Systemic lupus erythematosus (SLE) is a complex, multisystem autoimmune disorder, which often involves referral to multiple medical specialists. Lupus nephritis (LN) occurs in ~35% of adults with SLE and predicts poor survival. There is currently no consensus on how to manage patients with SLE or LN across specialties and across different European countries. The Lupus Nephritis Terminology Advisory Group was formed to address this issue as it impacts upon LN treatment. It has developed consensus statements based on opinions from expert panel meetings with nephrologists, nephropathologists, rheumatologists, clinical immunologists and internal medicine specialists from many European countries, after reviewing current guidelines from the European League Against Rheumatism, the American College of Rheumatology and the participants' experience. In this article, we report consensus statements that were developed in six important areas: classification of patients with LN, how classification affects the selection of treatment options and definitions of induction, response, flare and maintenance. We have also proposed a consensus for the terminology involved in the management of LN that is consistent with clinical opinion gathered from multidisciplinary expert meetings and with existing guidelines. We believe this consensus approach provides agreed expert opinion to clinicians and will form the basis for optimising LN treatment.

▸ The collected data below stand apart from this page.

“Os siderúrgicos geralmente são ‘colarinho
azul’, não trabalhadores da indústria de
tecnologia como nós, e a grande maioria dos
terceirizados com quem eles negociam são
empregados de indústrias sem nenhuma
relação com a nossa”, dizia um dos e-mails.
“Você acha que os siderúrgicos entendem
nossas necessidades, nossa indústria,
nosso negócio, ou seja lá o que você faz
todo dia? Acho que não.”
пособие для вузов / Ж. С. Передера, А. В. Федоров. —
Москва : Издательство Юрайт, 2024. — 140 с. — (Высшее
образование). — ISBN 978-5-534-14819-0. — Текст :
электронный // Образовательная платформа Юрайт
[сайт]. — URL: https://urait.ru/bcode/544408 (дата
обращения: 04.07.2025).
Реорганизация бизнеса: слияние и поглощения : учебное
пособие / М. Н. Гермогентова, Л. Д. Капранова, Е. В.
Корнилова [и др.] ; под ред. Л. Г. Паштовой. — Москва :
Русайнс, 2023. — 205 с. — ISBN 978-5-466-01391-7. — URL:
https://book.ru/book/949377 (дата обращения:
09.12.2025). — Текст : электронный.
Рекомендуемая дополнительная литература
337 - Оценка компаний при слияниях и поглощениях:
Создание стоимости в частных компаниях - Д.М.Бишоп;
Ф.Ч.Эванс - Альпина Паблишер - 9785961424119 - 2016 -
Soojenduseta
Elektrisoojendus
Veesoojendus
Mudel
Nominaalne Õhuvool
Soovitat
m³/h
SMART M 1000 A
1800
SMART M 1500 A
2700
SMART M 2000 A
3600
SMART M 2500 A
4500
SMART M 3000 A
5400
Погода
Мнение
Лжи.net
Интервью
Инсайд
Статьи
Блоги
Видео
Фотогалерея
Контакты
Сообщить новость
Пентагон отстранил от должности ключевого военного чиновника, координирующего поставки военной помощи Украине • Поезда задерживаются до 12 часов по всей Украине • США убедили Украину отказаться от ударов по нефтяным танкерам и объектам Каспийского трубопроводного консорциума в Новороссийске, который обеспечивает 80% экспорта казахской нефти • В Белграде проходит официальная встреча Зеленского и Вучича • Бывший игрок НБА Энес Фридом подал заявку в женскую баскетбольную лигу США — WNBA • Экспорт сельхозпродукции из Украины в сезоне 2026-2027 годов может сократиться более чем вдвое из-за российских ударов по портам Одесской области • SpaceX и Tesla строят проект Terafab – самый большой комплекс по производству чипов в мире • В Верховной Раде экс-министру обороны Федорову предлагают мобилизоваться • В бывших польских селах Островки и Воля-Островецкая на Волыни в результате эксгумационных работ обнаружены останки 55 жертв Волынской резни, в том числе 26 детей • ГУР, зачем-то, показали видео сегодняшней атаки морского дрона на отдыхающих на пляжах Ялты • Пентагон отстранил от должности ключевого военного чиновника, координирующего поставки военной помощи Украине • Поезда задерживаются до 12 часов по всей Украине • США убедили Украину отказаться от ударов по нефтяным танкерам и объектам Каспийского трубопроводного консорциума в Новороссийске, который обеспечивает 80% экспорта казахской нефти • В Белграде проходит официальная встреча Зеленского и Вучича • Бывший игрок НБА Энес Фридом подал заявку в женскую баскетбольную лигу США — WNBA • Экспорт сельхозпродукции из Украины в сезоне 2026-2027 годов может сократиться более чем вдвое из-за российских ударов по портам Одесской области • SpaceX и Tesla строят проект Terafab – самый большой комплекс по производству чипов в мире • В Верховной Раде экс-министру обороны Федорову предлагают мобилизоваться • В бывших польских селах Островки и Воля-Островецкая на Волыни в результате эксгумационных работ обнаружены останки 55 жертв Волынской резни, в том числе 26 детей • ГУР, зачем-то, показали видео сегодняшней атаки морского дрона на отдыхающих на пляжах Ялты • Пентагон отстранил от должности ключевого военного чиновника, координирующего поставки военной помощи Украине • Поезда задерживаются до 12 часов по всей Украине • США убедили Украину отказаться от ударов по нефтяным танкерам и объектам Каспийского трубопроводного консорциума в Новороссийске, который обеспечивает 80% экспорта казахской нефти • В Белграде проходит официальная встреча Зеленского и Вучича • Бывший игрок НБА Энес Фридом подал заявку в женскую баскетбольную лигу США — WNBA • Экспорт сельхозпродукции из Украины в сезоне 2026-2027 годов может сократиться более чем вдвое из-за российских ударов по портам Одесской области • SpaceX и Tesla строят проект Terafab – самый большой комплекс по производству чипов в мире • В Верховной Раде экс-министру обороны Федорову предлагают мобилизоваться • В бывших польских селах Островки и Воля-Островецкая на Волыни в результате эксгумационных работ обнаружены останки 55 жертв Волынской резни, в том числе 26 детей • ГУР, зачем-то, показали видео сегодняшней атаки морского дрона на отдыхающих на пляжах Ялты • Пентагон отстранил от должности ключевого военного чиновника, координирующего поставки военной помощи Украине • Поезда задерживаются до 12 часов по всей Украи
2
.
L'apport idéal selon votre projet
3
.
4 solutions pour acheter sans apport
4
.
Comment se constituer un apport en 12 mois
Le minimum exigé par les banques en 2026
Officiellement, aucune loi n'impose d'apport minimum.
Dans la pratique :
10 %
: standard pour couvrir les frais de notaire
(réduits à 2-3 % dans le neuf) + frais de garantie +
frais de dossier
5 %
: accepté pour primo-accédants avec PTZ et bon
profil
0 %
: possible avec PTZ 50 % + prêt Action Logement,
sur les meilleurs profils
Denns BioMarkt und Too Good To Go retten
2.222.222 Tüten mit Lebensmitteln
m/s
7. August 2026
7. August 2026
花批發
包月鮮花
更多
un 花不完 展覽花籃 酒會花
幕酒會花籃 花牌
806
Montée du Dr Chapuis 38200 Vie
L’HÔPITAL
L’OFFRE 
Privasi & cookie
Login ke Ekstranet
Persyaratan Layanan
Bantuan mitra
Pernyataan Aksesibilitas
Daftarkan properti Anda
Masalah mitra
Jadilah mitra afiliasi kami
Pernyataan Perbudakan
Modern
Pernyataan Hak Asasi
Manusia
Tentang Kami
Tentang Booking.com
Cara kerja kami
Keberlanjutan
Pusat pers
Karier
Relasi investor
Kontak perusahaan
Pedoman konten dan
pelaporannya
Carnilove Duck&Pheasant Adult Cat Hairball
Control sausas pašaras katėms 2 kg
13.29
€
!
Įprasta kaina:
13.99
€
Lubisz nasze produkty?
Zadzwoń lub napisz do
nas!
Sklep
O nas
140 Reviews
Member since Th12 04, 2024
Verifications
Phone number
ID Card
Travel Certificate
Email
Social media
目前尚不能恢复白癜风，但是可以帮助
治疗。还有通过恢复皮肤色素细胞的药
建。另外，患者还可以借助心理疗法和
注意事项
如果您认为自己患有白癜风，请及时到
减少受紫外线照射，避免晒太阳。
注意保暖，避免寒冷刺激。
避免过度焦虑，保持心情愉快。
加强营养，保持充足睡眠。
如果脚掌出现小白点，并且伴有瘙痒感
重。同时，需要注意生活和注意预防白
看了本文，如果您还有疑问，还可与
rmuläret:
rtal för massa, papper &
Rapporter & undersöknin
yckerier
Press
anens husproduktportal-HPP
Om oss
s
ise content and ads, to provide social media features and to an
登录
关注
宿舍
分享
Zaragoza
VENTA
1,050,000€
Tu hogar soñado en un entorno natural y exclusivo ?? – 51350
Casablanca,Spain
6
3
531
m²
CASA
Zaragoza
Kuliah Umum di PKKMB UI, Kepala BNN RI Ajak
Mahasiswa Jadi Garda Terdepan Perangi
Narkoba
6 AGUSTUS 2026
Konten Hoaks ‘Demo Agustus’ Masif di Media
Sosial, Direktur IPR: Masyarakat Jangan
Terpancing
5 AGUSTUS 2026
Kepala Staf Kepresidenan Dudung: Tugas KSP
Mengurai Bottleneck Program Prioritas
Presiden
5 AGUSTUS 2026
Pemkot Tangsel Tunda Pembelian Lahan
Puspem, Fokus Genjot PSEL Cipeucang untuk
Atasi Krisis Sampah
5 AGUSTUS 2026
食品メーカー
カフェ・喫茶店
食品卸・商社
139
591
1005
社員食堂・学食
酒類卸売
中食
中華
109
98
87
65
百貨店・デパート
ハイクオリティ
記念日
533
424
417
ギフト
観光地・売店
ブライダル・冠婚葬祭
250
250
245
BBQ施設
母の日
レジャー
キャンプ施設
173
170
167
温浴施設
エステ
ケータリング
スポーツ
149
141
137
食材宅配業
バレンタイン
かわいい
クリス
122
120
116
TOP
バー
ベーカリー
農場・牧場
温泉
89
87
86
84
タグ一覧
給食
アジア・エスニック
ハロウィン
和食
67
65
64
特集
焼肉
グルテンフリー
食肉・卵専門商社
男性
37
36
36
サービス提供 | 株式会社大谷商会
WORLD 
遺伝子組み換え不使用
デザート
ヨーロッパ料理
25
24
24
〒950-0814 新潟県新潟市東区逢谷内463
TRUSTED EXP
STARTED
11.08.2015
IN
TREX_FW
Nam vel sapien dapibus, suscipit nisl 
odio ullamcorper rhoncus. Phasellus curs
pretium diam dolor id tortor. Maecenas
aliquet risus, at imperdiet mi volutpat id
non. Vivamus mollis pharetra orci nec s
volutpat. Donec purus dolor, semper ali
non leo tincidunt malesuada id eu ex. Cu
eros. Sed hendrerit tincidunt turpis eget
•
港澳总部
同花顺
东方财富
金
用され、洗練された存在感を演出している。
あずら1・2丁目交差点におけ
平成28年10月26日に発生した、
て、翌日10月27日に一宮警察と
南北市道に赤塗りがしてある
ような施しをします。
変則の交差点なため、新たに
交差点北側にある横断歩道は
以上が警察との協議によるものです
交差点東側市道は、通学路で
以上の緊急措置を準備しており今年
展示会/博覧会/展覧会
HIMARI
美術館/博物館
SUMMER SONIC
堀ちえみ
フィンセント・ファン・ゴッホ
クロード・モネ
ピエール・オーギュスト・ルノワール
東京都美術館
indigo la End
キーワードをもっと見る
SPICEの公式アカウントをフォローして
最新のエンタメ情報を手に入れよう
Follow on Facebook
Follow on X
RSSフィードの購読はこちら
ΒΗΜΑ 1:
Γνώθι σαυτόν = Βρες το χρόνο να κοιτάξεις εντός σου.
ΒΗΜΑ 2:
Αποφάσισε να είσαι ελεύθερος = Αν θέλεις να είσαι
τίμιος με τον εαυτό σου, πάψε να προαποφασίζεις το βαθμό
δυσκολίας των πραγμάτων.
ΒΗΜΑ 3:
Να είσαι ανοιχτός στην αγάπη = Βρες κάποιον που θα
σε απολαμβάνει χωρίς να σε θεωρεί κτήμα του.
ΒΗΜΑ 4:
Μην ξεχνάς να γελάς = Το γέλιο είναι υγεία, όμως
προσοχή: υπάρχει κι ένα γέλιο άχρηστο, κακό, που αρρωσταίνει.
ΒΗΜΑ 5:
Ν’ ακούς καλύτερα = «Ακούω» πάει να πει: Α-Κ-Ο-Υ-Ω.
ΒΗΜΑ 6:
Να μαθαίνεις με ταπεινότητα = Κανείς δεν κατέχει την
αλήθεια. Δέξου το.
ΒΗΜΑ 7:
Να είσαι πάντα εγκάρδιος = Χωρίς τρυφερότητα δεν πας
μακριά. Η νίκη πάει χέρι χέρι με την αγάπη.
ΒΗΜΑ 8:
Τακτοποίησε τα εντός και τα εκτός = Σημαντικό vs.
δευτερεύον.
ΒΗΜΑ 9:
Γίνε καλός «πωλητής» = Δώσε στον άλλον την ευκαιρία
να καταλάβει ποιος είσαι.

系统性红斑狼疮(SLE)是一种复杂的多系统自身免疫性疾病,常常需要转诊至多个医学专科。狼疮性肾炎(LN)在约35%的成年SLE患者中出现,预示着较差的生存率。目前,对于如何在不同专科以及不同欧洲国家管理SLE或LN患者尚无共识。狼疮性肾炎术语咨询小组的成立就是为了解决这一影响LN治疗的问题。该小组在回顾欧洲抗风湿病联盟、美国风湿病学会的现行指南以及参与者的经验后,基于与来自许多欧洲国家的肾脏病学家、肾病理学家、风湿病学家、临床免疫学家和内科专家的专家小组会议意见,制定了共识声明。在本文中,我们报告了在六个重要领域制定的共识声明:LN患者的分类、分类如何影响治疗方案的选择以及诱导、反应、复发和维持的定义。我们还针对LN管理中涉及的术语提出了一项共识,该共识与多学科专家会议收集的临床意见以及现有指南一致。我们相信这种共识方法为临床医生提供了一致的专家意见,并将为优化LN治疗奠定基础。